Figure 3.

CRISPR-Mediated Base Editing Using CBEs.

(A) CBEs are composed of nCas9 (D10A) fused to a cytosine deaminase catalytic domain (rAPOBEC1, PmCDA1, hAID, or hA3A) that mediates cytosine deamination in the so-called editing window at the 5′ end of the non-targeted sequence.

(B) After C deamination into U, endogenous uracil DNA glycosylase (eUNG) detects and removes the U, leading to an abasic site, which is further processed through error-free (U-to-C) or error-prone repair, producing different base substitutions, albeit at the cost of indel mutations due to the generation of DSBs through concomitant ssDNA breaks by nCas9 and endogenous AP lyases (eAP lyase). This system allows the production of C-to-T, C-to-G, and C-to-A conversions.
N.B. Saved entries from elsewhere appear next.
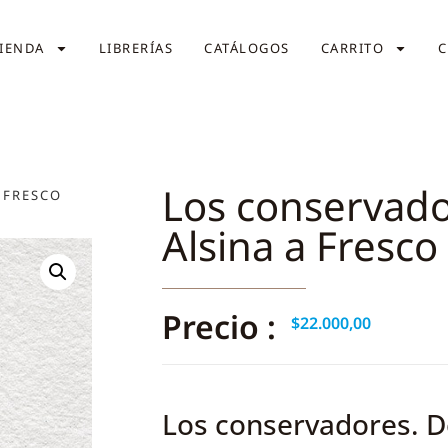
IENDA
LIBRERÍAS
CATÁLOGOS
CARRITO
C
Los conservado
 FRESCO
Alsina a Fresco
Precio :
$
22.000,00
Los conservadores. D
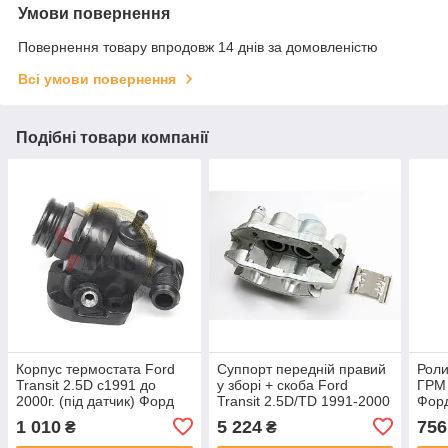
Умови повернення
Повернення товару впродовж 14 днів за домовленістю
Всі умови повернення
Подібні товари компанії
Корпус термостата Ford
Суппорт передній правий
Роли
Transit 2.5D с1991 до
у зборі + скоба Ford
ГРМ 
2000г. (під датчик) Форд
Transit 2.5D/TD 1991-2000
Форд
Транзит флянець
Форд Транзит напрямні +
на г
1 010
5 224
756
₴
₴
поршня
меха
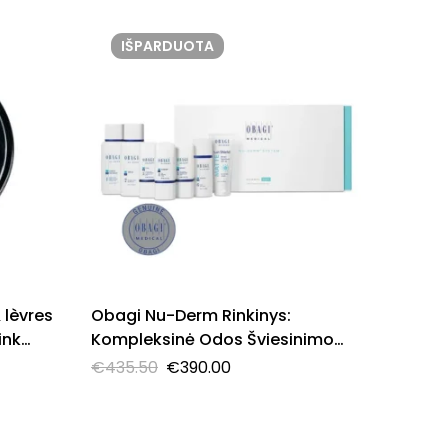
IŠPARDUOTA
IŠ
 lèvres
Obagi Nu-Derm Rinkinys:
OBAGI 
ink
Kompleksinė Odos Šviesinimo
30
Sistema Sausai Odai
€
435.50
€
390.00
€
180.6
(C) CBE architecture can be upgraded through the fusion of one to several uracil glycosylase inhibitors (UGIs) to the base editor to increase the rate of C-to-T conversion while limiting the formation of by-products.
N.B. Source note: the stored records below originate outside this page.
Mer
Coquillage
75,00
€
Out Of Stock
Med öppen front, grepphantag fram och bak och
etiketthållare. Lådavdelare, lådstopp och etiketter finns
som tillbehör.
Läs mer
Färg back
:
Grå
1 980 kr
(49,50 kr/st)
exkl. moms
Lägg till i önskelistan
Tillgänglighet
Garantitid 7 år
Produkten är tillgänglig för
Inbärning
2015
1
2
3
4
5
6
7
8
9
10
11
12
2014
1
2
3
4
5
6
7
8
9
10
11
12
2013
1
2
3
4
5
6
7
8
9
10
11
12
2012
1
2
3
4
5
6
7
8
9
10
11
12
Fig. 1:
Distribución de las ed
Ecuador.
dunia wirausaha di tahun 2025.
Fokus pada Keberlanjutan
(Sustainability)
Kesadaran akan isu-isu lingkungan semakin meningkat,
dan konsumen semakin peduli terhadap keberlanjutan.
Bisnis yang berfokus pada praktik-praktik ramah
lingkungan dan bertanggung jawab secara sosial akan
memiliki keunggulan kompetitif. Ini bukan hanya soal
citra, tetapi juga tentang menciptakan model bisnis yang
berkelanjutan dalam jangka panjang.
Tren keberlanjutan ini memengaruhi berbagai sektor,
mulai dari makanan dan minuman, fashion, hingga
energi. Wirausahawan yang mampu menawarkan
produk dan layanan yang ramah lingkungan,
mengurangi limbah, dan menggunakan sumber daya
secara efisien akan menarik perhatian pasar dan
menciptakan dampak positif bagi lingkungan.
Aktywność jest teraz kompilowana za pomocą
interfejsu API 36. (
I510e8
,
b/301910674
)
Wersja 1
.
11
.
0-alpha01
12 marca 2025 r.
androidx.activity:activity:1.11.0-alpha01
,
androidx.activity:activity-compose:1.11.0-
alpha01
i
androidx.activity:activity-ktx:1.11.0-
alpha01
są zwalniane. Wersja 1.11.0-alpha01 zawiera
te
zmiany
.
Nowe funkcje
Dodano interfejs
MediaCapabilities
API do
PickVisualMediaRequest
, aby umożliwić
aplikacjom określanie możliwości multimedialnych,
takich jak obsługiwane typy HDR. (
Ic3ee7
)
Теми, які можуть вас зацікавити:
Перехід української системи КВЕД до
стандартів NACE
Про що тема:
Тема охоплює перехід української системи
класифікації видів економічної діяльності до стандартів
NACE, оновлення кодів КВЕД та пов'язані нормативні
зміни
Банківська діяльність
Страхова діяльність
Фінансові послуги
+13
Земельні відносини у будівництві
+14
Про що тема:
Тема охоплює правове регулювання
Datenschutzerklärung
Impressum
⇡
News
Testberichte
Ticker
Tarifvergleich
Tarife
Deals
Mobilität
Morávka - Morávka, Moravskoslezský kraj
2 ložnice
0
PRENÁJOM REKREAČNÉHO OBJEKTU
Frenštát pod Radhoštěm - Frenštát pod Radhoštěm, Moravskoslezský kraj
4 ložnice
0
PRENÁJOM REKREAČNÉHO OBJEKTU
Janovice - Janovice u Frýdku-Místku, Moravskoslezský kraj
(D) After C deamination, UGIs protect the U edits from eUNG, thereby preventing the formation of abasic sites and mostly producing C-to-T conversions through the nicking of the non-edited strand and the intervention DNA repair/replication mechanisms, with a low level of by-products, such as indel mutations.

The schemes are not at scale and are for illustrative purposes only.